By: Ian Morrison and Abigail Cahak

The first (or second) question to ask in any ERISA breach of fiduciary duty case is whether the acts in question are even fiduciary acts.

On appeal in an ERISA “stock drop” case, the Second Circuit focused on that basic question, resulting in a clean win for the defendants.

Participants in the Morgan Stanley 401(k) and Employee Stock Ownership Plans (“Plans”) sued after the great recession caused the value of 2007 and 2008 contributions to the Plans in Morgan Stanley stock to crater, allegedly dropping in value from $2.2 billion to $675 million.  The participants sued alleging that the drop was the result of an imprudent investment because Morgan Stanley’s exposure to subprime and mortgage-backed securities had caused the value of the stock to drop.

On March 28, 2013, the U.S. District Court for the Southern District of New York dismissed the cases because, although the named defendants were de facto fiduciaries under ERISA, the plaintiffs had not alleged enough to overcome the so-called Moench presumption that employer stock investments in plans that require such investments are presumed prudent unless plaintiffs can show the plan sponsor’s impending collapse or other “dire” circumstances.

On appeal, the Second Circuit took a back to basics approach to the case.  In a May 29, 2014 opinion, the court ruled that the defendants were not fiduciaries at all, at least not for purposes of anything at issue in the case.  (Coulter v. Morgan Stanley & Co. Inc., No. 13-2504 (2d Cir. May 29, 2014).)  The Court held that establishing and funding the Plans were “settlor functions” not subject to challenge under ERISA’s fiduciary duty rules.  The Court said that the fact that the Plans were already in existence was irrelevant because at the time the decisions were made, the company stock was not an asset of the Plans. The Court cautioned that fiduciary status does not exist “simply because an employer’s business decision proves detrimental to a covered plan or its beneficiaries.”

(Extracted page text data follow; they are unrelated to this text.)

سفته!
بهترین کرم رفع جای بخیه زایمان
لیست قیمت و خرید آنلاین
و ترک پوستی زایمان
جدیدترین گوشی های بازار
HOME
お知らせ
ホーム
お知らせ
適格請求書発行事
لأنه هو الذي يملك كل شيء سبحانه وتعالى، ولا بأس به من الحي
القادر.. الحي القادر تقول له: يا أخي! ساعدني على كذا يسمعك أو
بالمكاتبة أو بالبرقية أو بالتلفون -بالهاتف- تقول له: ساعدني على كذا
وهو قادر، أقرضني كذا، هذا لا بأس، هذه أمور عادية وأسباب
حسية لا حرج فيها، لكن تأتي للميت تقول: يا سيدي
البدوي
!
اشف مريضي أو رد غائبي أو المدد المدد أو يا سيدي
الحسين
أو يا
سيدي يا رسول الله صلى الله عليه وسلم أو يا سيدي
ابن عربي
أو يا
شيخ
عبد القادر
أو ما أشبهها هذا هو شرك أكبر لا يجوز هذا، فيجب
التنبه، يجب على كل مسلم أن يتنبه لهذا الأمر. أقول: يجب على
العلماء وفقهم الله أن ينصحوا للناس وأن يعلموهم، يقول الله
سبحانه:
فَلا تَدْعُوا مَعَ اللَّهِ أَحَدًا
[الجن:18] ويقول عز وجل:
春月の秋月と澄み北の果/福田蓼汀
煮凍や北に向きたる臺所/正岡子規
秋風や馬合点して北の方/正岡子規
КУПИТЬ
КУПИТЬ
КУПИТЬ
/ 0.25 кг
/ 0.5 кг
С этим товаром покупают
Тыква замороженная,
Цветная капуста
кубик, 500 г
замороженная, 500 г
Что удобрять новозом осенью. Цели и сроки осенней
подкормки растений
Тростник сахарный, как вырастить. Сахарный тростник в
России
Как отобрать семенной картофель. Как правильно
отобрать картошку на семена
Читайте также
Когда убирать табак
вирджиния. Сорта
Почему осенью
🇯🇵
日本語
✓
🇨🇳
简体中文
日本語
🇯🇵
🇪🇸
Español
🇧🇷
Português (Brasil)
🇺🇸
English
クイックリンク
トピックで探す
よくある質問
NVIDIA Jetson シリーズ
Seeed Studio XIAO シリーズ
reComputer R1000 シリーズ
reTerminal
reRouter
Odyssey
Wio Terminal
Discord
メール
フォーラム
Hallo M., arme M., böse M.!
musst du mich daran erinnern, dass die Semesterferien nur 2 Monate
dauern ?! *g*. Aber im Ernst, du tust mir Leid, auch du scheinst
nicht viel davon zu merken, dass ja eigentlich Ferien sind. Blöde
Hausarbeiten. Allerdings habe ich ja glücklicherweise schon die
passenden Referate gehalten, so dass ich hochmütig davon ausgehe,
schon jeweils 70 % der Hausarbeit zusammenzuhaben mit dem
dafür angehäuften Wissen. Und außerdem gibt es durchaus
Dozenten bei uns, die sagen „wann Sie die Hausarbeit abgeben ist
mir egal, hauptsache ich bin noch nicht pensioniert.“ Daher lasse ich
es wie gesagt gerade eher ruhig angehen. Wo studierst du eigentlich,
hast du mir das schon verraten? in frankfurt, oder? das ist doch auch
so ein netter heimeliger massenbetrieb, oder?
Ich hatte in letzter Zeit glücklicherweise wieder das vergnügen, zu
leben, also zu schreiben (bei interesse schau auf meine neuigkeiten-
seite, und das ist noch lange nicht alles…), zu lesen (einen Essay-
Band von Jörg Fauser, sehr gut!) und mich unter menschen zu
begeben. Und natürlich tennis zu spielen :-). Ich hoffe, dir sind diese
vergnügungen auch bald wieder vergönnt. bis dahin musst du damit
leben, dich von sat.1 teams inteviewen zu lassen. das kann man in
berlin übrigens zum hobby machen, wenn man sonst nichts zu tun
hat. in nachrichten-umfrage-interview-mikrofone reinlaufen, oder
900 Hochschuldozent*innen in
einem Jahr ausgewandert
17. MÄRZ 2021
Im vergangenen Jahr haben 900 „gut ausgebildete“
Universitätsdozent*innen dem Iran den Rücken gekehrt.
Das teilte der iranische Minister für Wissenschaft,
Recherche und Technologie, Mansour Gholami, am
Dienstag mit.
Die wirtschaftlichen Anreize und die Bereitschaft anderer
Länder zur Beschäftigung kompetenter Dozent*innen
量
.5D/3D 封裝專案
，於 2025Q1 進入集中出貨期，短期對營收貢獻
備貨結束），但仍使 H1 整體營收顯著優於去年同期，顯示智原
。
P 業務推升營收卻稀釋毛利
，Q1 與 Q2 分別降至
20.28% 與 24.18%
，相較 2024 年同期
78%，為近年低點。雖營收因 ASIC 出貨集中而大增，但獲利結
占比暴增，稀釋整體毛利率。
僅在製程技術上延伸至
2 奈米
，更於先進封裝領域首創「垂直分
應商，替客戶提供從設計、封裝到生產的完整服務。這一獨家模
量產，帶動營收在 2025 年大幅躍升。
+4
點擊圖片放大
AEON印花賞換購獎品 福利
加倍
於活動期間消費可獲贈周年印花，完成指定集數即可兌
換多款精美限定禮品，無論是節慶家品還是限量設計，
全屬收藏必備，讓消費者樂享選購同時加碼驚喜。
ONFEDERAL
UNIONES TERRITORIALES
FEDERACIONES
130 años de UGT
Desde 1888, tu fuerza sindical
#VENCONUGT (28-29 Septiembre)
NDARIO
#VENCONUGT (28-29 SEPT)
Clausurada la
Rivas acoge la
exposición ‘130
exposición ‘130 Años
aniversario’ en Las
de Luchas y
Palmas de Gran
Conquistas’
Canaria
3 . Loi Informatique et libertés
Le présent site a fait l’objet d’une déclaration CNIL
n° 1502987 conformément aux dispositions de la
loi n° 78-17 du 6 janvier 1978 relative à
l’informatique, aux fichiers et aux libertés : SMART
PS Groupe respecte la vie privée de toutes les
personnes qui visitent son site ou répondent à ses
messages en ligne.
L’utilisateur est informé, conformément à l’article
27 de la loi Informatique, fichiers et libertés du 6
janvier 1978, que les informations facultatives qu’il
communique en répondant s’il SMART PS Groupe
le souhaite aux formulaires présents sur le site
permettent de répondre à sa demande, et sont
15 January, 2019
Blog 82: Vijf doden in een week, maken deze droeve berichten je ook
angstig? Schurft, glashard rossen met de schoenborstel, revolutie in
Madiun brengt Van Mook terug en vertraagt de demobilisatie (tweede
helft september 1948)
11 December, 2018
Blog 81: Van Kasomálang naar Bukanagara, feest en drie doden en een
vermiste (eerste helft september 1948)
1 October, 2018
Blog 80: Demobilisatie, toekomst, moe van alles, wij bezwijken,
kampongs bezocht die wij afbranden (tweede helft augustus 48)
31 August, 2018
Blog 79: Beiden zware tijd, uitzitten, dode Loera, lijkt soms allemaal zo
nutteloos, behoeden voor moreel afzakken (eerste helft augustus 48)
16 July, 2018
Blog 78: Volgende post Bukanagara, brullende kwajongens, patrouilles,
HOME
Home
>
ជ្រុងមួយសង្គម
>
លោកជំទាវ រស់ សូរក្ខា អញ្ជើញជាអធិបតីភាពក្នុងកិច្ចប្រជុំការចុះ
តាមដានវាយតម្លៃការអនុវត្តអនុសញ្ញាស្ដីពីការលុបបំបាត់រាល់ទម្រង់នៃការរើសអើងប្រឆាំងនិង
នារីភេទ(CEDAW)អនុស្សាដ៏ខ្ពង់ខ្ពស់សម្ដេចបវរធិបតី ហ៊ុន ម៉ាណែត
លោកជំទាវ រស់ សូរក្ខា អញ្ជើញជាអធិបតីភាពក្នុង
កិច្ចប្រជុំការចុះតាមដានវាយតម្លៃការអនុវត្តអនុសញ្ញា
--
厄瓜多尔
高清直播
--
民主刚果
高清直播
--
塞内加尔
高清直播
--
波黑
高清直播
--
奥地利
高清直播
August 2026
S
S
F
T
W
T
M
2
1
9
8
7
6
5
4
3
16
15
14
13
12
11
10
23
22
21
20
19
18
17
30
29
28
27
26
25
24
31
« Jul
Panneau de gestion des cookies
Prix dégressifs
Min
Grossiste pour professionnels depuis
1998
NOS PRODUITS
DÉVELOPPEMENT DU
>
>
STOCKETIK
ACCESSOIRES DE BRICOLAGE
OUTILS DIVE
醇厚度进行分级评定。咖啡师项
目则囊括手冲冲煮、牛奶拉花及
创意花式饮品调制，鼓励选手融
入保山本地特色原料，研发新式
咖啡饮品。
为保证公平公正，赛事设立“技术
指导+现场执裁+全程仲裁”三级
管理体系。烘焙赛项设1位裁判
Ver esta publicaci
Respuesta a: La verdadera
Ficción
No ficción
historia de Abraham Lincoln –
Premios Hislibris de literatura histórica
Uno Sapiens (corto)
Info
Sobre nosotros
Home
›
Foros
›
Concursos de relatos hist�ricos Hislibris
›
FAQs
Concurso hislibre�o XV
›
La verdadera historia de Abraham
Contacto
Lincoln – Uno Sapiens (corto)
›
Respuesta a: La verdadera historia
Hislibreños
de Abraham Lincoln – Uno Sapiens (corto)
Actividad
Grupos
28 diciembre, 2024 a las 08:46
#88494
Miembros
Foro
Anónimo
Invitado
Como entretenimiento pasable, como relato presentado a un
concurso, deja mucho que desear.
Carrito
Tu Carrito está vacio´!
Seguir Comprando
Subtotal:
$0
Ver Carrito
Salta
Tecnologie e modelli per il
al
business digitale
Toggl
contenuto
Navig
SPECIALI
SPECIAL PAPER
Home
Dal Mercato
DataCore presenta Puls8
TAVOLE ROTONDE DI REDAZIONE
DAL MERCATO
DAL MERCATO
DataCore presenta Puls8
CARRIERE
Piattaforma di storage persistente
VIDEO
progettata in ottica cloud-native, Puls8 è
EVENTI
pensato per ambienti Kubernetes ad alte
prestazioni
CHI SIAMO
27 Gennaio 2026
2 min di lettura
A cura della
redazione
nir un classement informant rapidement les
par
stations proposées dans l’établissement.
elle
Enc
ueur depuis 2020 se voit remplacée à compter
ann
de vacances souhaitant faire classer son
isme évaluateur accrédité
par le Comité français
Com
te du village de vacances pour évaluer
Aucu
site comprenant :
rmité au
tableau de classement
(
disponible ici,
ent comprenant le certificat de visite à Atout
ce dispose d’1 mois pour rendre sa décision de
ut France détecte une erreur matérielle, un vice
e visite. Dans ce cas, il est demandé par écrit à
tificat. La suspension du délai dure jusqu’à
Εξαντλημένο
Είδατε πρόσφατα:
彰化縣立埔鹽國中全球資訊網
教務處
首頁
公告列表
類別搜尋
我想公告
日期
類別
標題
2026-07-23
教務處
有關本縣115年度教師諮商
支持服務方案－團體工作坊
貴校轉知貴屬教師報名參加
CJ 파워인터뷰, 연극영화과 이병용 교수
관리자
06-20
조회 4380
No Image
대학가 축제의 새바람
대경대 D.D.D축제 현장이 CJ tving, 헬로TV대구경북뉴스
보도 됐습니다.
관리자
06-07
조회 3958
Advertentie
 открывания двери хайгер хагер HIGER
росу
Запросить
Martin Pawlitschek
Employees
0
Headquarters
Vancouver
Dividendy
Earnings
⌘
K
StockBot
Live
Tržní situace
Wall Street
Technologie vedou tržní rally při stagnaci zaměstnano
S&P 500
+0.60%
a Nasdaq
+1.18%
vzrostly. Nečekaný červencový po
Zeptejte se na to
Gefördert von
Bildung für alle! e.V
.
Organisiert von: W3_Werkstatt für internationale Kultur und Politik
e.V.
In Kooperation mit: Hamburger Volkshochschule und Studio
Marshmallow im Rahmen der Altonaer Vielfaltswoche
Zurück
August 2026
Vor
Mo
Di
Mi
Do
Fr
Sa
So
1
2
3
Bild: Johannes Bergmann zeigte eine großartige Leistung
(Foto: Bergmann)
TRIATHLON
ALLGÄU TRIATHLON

With aspects of the Moench presumption subject to review by the Supreme Court, with a decision expected in Fifth Third Bancorp v. Dudenhoeffer later this month, the Court’s move may have been calculated to avoid any need for reconsideration in light of the high court’s ruling.  But the Third Circuit’s decision did rely on a view employee benefits practitioners have long held:  the act of plan funding (the amount as well as the nature of payment) is not a fiduciary act.  That’s not to say that funding a plan with employer stock is free of risk after the Second Circuit ruling, but Coulter certainly gives the defense another tool to fight back against stock drop claims.